**Assigned task**
Each line that includes "knee" must be copied from the records.

**Records provided**
════════════════════

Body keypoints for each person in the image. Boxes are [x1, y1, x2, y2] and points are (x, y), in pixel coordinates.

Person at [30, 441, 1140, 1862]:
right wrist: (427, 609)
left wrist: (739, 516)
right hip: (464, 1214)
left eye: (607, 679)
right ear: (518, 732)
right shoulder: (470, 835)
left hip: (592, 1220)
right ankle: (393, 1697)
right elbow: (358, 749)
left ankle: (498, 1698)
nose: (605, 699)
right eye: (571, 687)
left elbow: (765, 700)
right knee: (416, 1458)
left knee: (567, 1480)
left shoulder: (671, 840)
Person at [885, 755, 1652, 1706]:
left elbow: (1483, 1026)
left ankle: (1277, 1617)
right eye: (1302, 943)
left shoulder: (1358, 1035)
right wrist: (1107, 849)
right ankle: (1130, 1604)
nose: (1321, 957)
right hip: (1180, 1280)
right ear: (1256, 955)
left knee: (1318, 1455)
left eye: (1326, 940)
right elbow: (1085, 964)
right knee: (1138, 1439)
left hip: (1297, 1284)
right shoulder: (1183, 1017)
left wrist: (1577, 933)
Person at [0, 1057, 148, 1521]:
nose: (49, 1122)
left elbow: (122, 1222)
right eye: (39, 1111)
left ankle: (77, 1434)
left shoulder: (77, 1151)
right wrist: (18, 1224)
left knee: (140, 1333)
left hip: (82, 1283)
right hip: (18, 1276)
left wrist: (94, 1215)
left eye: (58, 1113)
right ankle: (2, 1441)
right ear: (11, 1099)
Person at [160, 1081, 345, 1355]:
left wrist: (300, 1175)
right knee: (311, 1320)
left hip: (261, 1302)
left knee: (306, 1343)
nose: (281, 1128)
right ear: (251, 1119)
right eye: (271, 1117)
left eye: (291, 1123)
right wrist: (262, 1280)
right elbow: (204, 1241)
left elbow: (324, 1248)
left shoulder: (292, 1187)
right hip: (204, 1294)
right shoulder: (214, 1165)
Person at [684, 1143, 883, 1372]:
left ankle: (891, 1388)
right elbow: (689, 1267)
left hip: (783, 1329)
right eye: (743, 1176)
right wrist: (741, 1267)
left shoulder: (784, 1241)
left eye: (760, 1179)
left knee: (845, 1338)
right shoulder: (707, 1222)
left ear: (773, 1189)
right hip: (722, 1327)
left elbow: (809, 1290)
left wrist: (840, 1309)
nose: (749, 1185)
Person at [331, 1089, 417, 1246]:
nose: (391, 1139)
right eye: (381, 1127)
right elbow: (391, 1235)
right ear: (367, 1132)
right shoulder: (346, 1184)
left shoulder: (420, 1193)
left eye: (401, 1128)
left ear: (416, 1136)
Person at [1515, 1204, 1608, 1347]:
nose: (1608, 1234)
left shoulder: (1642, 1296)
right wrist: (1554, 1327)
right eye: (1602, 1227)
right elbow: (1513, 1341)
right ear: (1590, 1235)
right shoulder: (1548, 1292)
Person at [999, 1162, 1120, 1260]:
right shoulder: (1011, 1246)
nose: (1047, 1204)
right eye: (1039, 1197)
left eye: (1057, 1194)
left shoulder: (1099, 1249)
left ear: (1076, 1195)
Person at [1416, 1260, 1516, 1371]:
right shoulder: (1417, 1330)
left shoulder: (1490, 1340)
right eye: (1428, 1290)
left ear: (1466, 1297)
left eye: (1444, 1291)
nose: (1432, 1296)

════════════════════

**Output for this exercise**
right knee: (416, 1458)
left knee: (567, 1480)
left knee: (1318, 1455)
right knee: (1138, 1439)
left knee: (140, 1333)
right knee: (311, 1320)
left knee: (306, 1343)
left knee: (845, 1338)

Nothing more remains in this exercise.